Synergy of different feature combinations

PPI-MetaGO constructs a meta-classification model for PPI prediction using three types of features: physicochemical features, LCA-indexed GO-term features, and network-based features. For simplicity, we denote the feature types by F1, F2, and F3, respectively. The effects of combining F1, F2, and F3 were summarized in Table 7, but a comparison with other feature combinations can provide insight into the importance of different feature types in PPI prediction. For this purpose, we tested all possible feature combinations in PPI-MetaGO on the same datasets, and analyzed their effects on the prediction performance.
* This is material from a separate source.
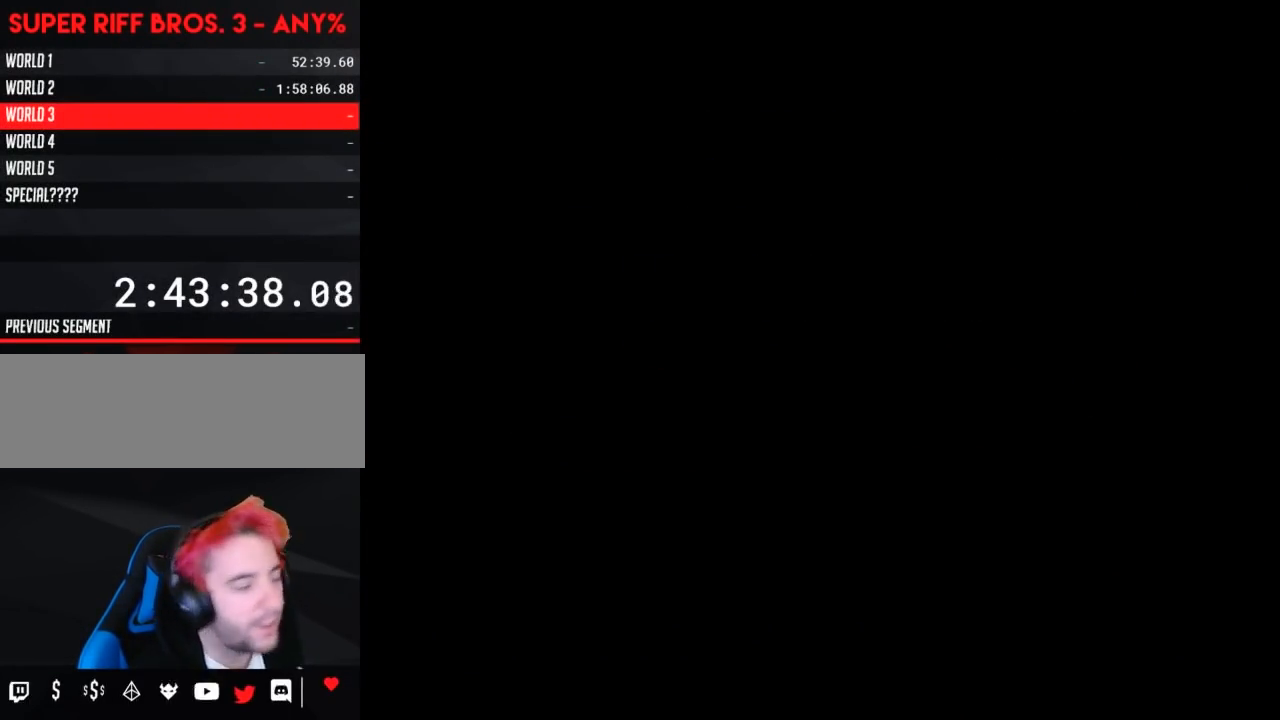
{"buttons": ["B", "DPAD_RIGHT"], "events": [[83, "A", "down"], [117, "A", "up"], [117, "B", "down"], [117, "DPAD_RIGHT", "down"]]}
The results of different feature combinations on some PPI datasets are given in Table 7. As shown by the synergy of the F1, F2 and F3 features in Table 7, the PPI prediction was superior on most datasets, but some combinations or even single feature types maximized the performance on certain data sets. On the HS1, HS3, and SC2 datasets, the performance of PPI-MetaGo was generally higher for the combined three feature types than for the other feature configurations. However, on the DM1 dataset, the highest ACC, F1 score, and MCC were obtained in PPI-MetaGo with the F1 features alone. Meanwhile, the best achievement on EC2 was obtained by PPI-MetaGo with the F1 and F2 features. The performance discrepancies after varying the feature combinations suggest that each feature type makes a distinct contribution to the PPI prediction on different datasets.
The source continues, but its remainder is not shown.